|Bookville, coming to a town near you!|
By Lidia Dinkova
Some residents of North Bay Village are worried about sex offenders wandering into town from across a bridge to the west.
North Bay Village is one bridge away from the Shorecrest street camp to which sex offenders report at night — and that proximity concerns a handful of residents of the three-island city.
“It bothers me,” said Eva Exposito, 67. “They are sex offenders. They can bother kids. If I had my grandkids here or they were nearby, I would be up in arms.”
Since the media reported about a month ago that sex offenders had set up camp on a sidewalk along Northeast 79th Street and 10th Avenue, North Bay Village Mayor Connie Leon-Kreps has received about a half-dozen calls from concerned residents who fear that the sex offenders will wander into the city.
|Zombie Sex Offenders Roaming Our Streets!|
The issue of where sex offenders need to be at night, and their living on the street, stems from a Miami-Dade County ordinance that dictates it is illegal for them to live within 2,500 feet of schools. An ordinance prohibits sex offenders from coming into a park where a child or teen younger than 16 years old is present. The only exception is for a sex offender who is the parent or legal guardian of a child in the park. The same rule applies for child-care facilities.
- This is where the are forced, by state laws, to sleep AT NIGHT when most kids should be in bed!
The Miami Herald has reported that there are about 13 sex offenders living at the 79th Street camp, according to the state Department of Corrections. The department has denied that it directs offenders to the site when they are released from prison.
The Shorecrest area is where they have to report at night. But during the day, they can “drive into any community they want to,” said North Bay Village Police Chief Robert Daniels.
To Jean Ferris, 69, the Shorecrest sex offenders’ camp is “unfair” to North Bay Village and Shorecrest residents, as well as to the offenders themselves.
“It’s totally inappropriate for people to be put in that situation, no matter what crime they are convicted of,” said Ferris, of North Bay Village. “It is compromising the families who live nearby with children.”
Ferris has been thinking about selling her North Bay Village home. But she thinks its value would decrease because of its proximity to the 79th Street camp.
“Who is going to want to buy a house that is over the bridge from that?” she said.
Ann Bakst, 74, of North Bay Village, said the camp does not bother her.
The sex offenders “have paid their debt,” she said. “And they are not even giving them a chance.”
The 79th Street camp resembles a similar one set up about five years ago under the Julia Tuttle Causeway.
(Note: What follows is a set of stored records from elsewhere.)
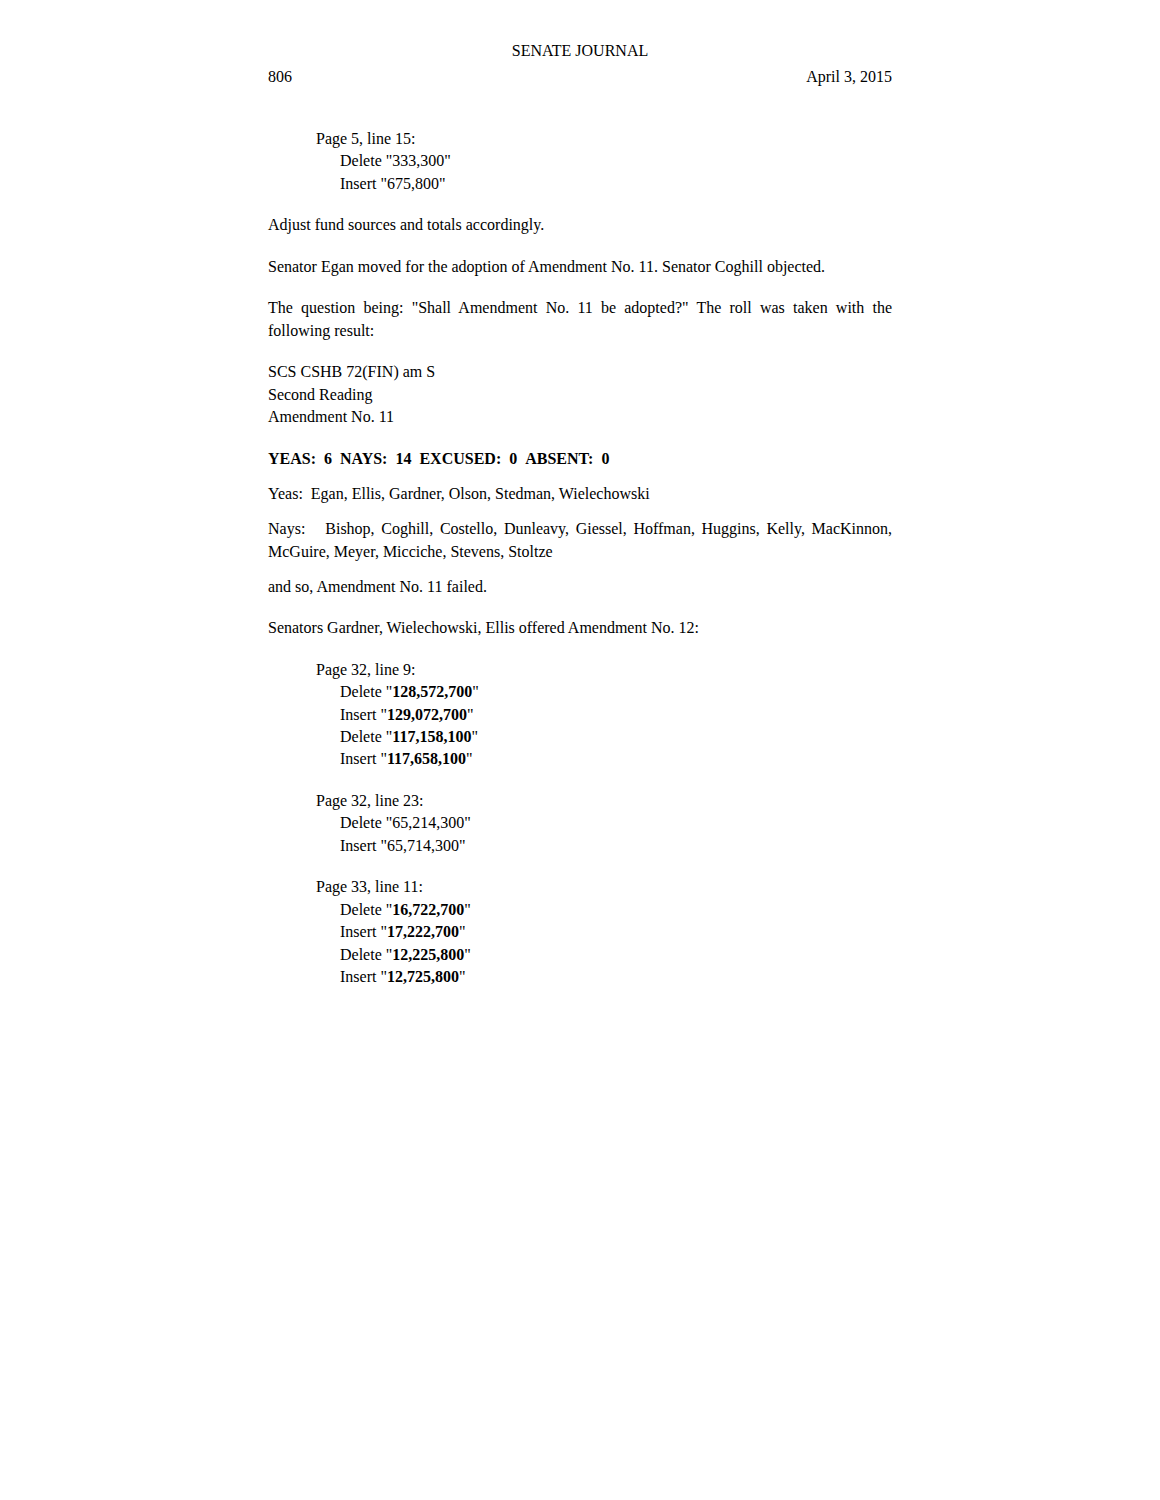SENATE JOURNAL
806 April 3, 2015
Page 5, line 15:
Delete "333,300"
Insert "675,800"
Adjust fund sources and totals accordingly.
Senator Egan moved for the adoption of Amendment No. 11. Senator Coghill objected.
The question being: "Shall Amendment No. 11 be adopted?" The roll was taken with the following result:
SCS CSHB 72(FIN) am S
Second Reading
Amendment No. 11
YEAS: 6 NAYS: 14 EXCUSED: 0 ABSENT: 0
Yeas: Egan, Ellis, Gardner, Olson, Stedman, Wielechowski
Nays: Bishop, Coghill, Costello, Dunleavy, Giessel, Hoffman, Huggins, Kelly, MacKinnon, McGuire, Meyer, Micciche, Stevens, Stoltze
and so, Amendment No. 11 failed.
Senators Gardner, Wielechowski, Ellis offered Amendment No. 12:
Page 32, line 9:
Delete "128,572,700"
Insert "129,072,700"
Delete "117,158,100"
Insert "117,658,100"
Page 32, line 23:
Delete "65,214,300"
Insert "65,714,300"
Page 33, line 11:
Delete "16,722,700"
Insert "17,222,700"
Delete "12,225,800"
Insert "12,725,800"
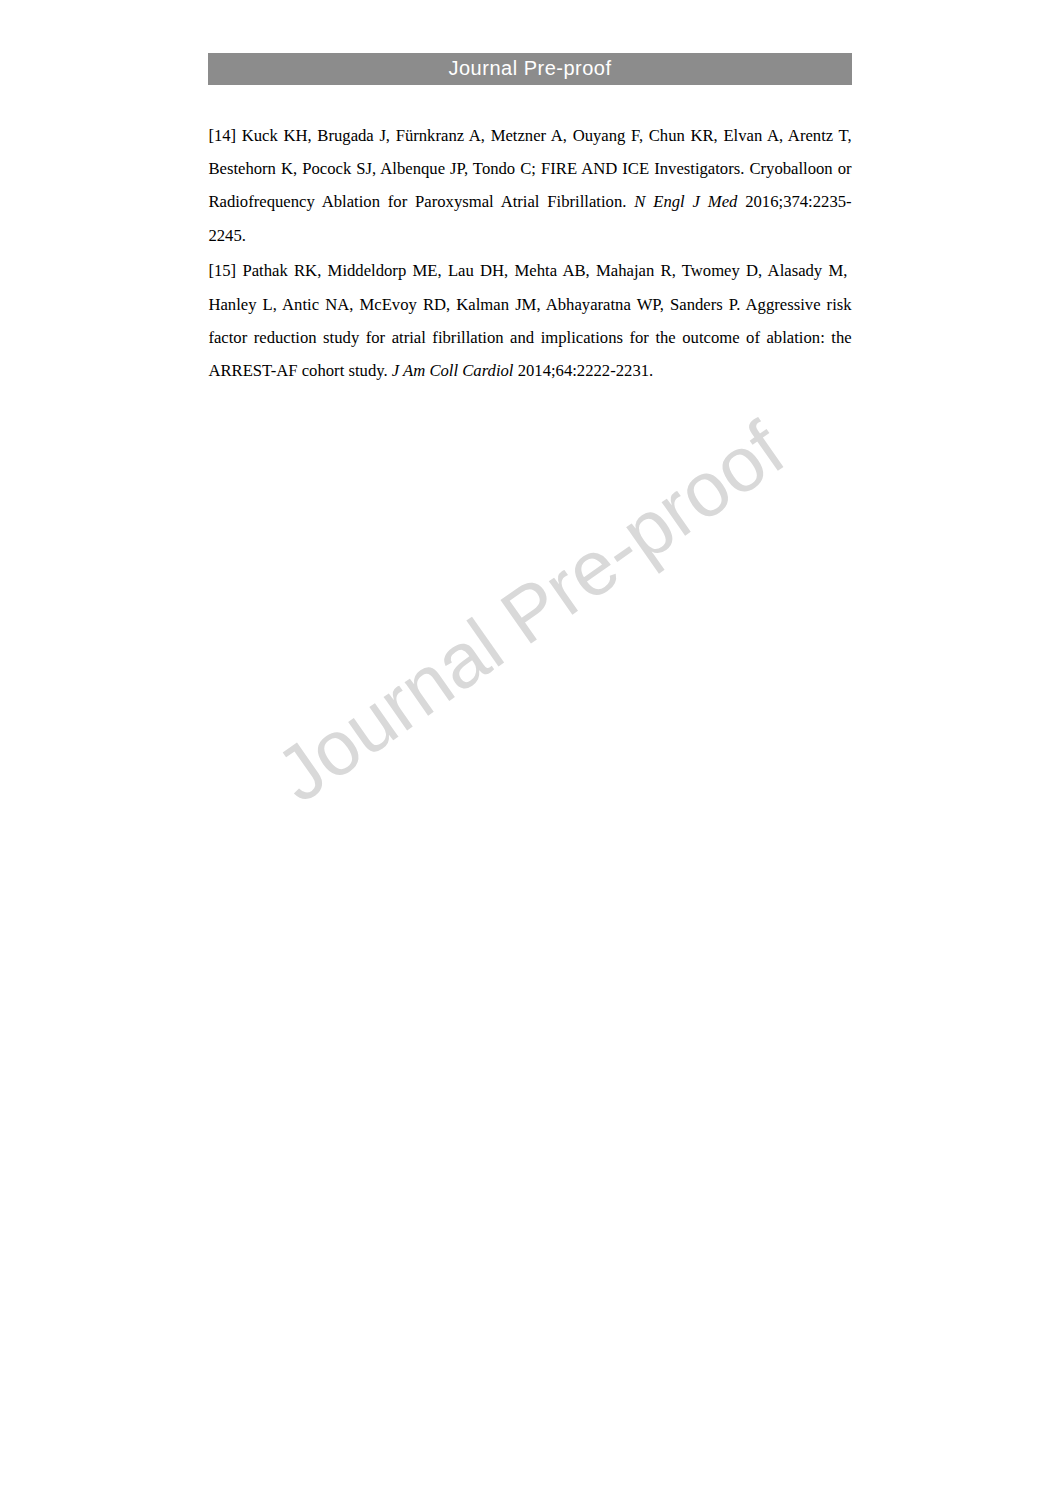Journal Pre-proof
Journal Pre-proof
[14] Kuck KH, Brugada J, Fürnkranz A, Metzner A, Ouyang F, Chun KR, Elvan A, Arentz T, Bestehorn K, Pocock SJ, Albenque JP, Tondo C; FIRE AND ICE Investigators. Cryoballoon or Radiofrequency Ablation for Paroxysmal Atrial Fibrillation. N Engl J Med 2016;374:2235-2245.
[15] Pathak RK, Middeldorp ME, Lau DH, Mehta AB, Mahajan R, Twomey D, Alasady M, Hanley L, Antic NA, McEvoy RD, Kalman JM, Abhayaratna WP, Sanders P. Aggressive risk factor reduction study for atrial fibrillation and implications for the outcome of ablation: the ARREST-AF cohort study. J Am Coll Cardiol 2014;64:2222-2231.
About 100 men lived there due to county law restrictions. Drawing nationwide criticism, the camp was later disbanded.
According to Miami Herald archives, the city of Miami will sue the state Department of Corrections in an effort to stop the influx of newly-released-from-prison sex offenders to city streets.
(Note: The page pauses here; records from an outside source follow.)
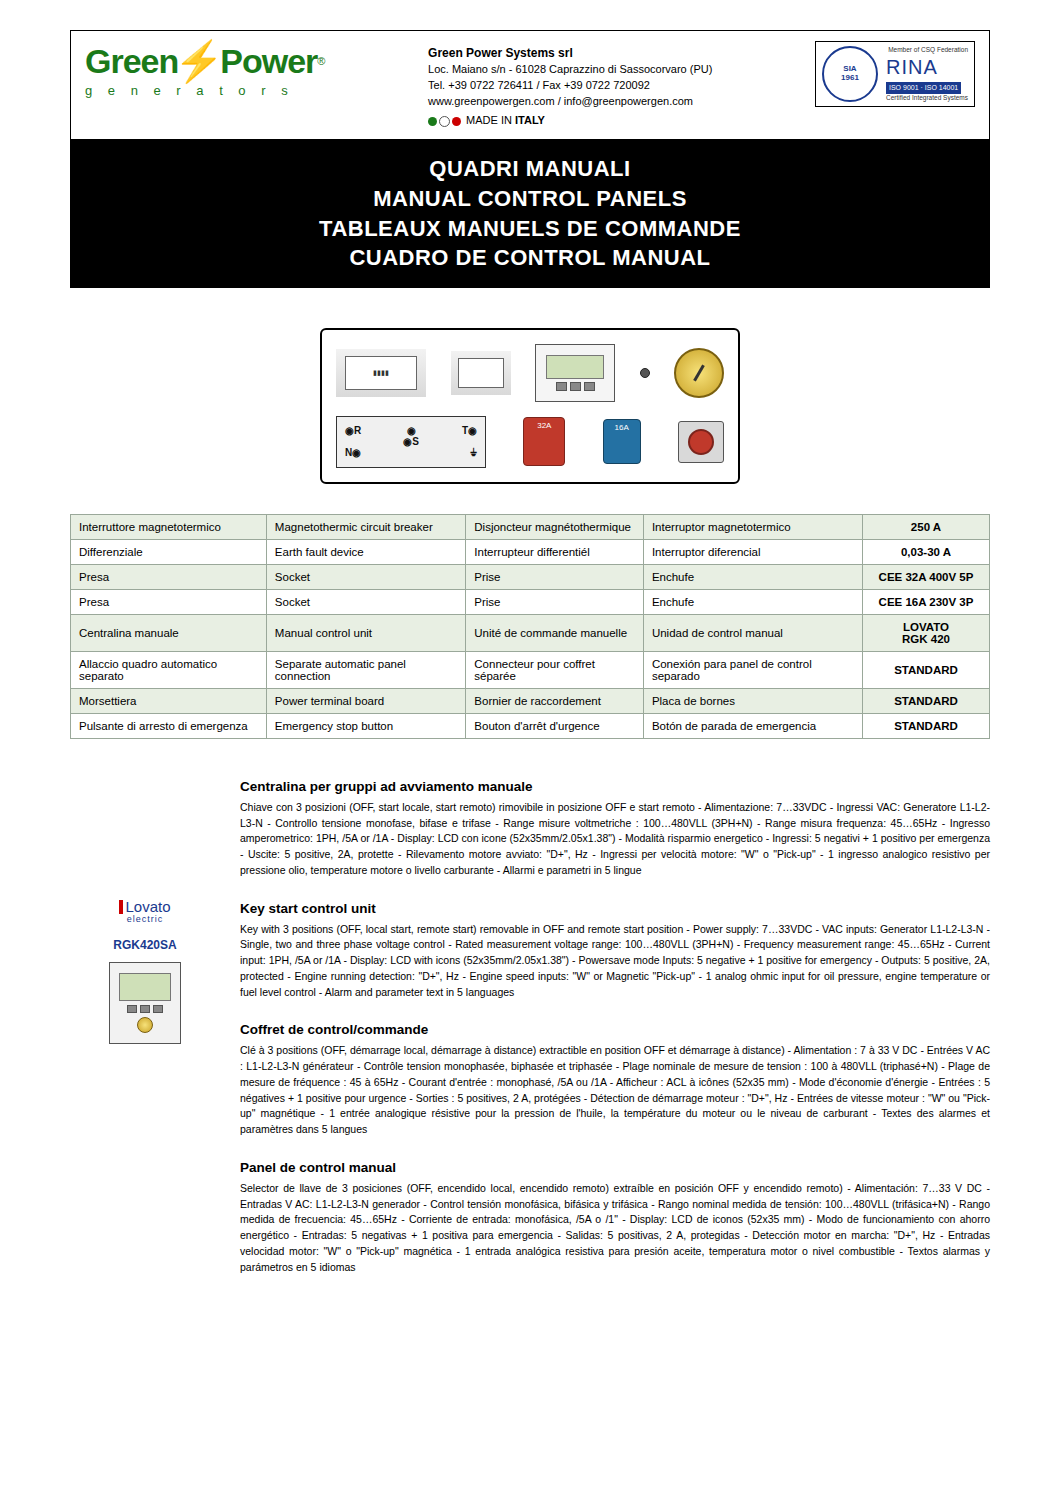Green⚡Power®
g e n e r a t o r s
Green Power Systems srl
Loc. Maiano s/n - 61028 Caprazzino di Sassocorvaro (PU)
Tel. +39 0722 726411 / Fax +39 0722 720092
www.greenpowergen.com / info@greenpowergen.com
MADE IN ITALY
SIA
1961
Member of CSQ Federation
RINA
ISO 9001 · ISO 14001
Certified Integrated Systems
QUADRI MANUALI
MANUAL CONTROL PANELS
TABLEAUX MANUELS DE COMMANDE
CUADRO DE CONTROL MANUAL
▮▮▮▮
◉R◉T◉
◉S
N◉ ⏚
32A
16A
| Interruttore magnetotermico | Magnetothermic circuit breaker | Disjoncteur magnétothermique | Interruptor magnetotermico | 250 A |
| Differenziale | Earth fault device | Interrupteur differentiél | Interruptor diferencial | 0,03-30 A |
| Presa | Socket | Prise | Enchufe | CEE 32A 400V 5P |
| Presa | Socket | Prise | Enchufe | CEE 16A 230V 3P |
| Centralina manuale | Manual control unit | Unité de commande manuelle | Unidad de control manual | LOVATO RGK 420 |
| Allaccio quadro automatico separato | Separate automatic panel connection | Connecteur pour coffret séparée | Conexión para panel de control separado | STANDARD |
| Morsettiera | Power terminal board | Bornier de raccordement | Placa de bornes | STANDARD |
| Pulsante di arresto di emergenza | Emergency stop button | Bouton d'arrêt d'urgence | Botón de parada de emergencia | STANDARD |
Lovato
electric
RGK420SA
Centralina per gruppi ad avviamento manuale
Chiave con 3 posizioni (OFF, start locale, start remoto) rimovibile in posizione OFF e start remoto - Alimentazione: 7…33VDC - Ingressi VAC: Generatore L1-L2-L3-N - Controllo tensione monofase, bifase e trifase - Range misure voltmetriche : 100…480VLL (3PH+N) - Range misura frequenza: 45…65Hz - Ingresso amperometrico: 1PH, /5A or /1A - Display: LCD con icone (52x35mm/2.05x1.38") - Modalità risparmio energetico - Ingressi: 5 negativi + 1 positivo per emergenza - Uscite: 5 positive, 2A, protette - Rilevamento motore avviato: "D+", Hz - Ingressi per velocità motore: "W" o "Pick-up" - 1 ingresso analogico resistivo per pressione olio, temperature motore o livello carburante - Allarmi e parametri in 5 lingue
Key start control unit
Key with 3 positions (OFF, local start, remote start) removable in OFF and remote start position - Power supply: 7…33VDC - VAC inputs: Generator L1-L2-L3-N - Single, two and three phase voltage control - Rated measurement voltage range: 100…480VLL (3PH+N) - Frequency measurement range: 45…65Hz - Current input: 1PH, /5A or /1A - Display: LCD with icons (52x35mm/2.05x1.38") - Powersave mode Inputs: 5 negative + 1 positive for emergency - Outputs: 5 positive, 2A, protected - Engine running detection: "D+", Hz - Engine speed inputs: "W" or Magnetic "Pick-up" - 1 analog ohmic input for oil pressure, engine temperature or fuel level control - Alarm and parameter text in 5 languages
Coffret de control/commande
Clé à 3 positions (OFF, démarrage local, démarrage à distance) extractible en position OFF et démarrage à distance) - Alimentation : 7 à 33 V DC - Entrées V AC : L1-L2-L3-N générateur - Contrôle tension monophasée, biphasée et triphasée - Plage nominale de mesure de tension : 100 à 480VLL (triphasé+N) - Plage de mesure de fréquence : 45 à 65Hz - Courant d'entrée : monophasé, /5A ou /1A - Afficheur : ACL à icônes (52x35 mm) - Mode d'économie d'énergie - Entrées : 5 négatives + 1 positive pour urgence - Sorties : 5 positives, 2 A, protégées - Détection de démarrage moteur : "D+", Hz - Entrées de vitesse moteur : "W" ou "Pick-up" magnétique - 1 entrée analogique résistive pour la pression de l'huile, la température du moteur ou le niveau de carburant - Textes des alarmes et paramètres dans 5 langues
Panel de control manual
Selector de llave de 3 posiciones (OFF, encendido local, encendido remoto) extraíble en posición OFF y encendido remoto) - Alimentación: 7…33 V DC - Entradas V AC: L1-L2-L3-N generador - Control tensión monofásica, bifásica y trifásica - Rango nominal medida de tensión: 100…480VLL (trifásica+N) - Rango medida de frecuencia: 45…65Hz - Corriente de entrada: monofásica, /5A o /1" - Display: LCD de iconos (52x35 mm) - Modo de funcionamiento con ahorro energético - Entradas: 5 negativas + 1 positiva para emergencia - Salidas: 5 positivas, 2 A, protegidas - Detección motor en marcha: "D+", Hz - Entradas velocidad motor: "W" o "Pick-up" magnética - 1 entrada analógica resistiva para presión aceite, temperatura motor o nivel combustible - Textos alarmas y parámetros en 5 idiomas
- How ironic! The state passed a law which is 1,000 feet, but THE CITY OF MIAMI are the ones who made that 2,500 feet, and thus caused this problem. So they want to sue the DOC for a law they created? And I noticed on their Facebook, Twitter and YouTube pages, they do not mention anything about the sex offender concentration camps! Wonder why?
In the meantime, there is no clear solution to the problem. The county Homeless Trust has said it would try to find homes for the sex offenders, but it is not prioritizing them over other people in need, The Miami Herald has reported.
“Living on the street in that corner is nonsense,” Ferris said. “They cannot allow this to turn into another Julia Tuttle Causeway. And this is what is setting up to happen."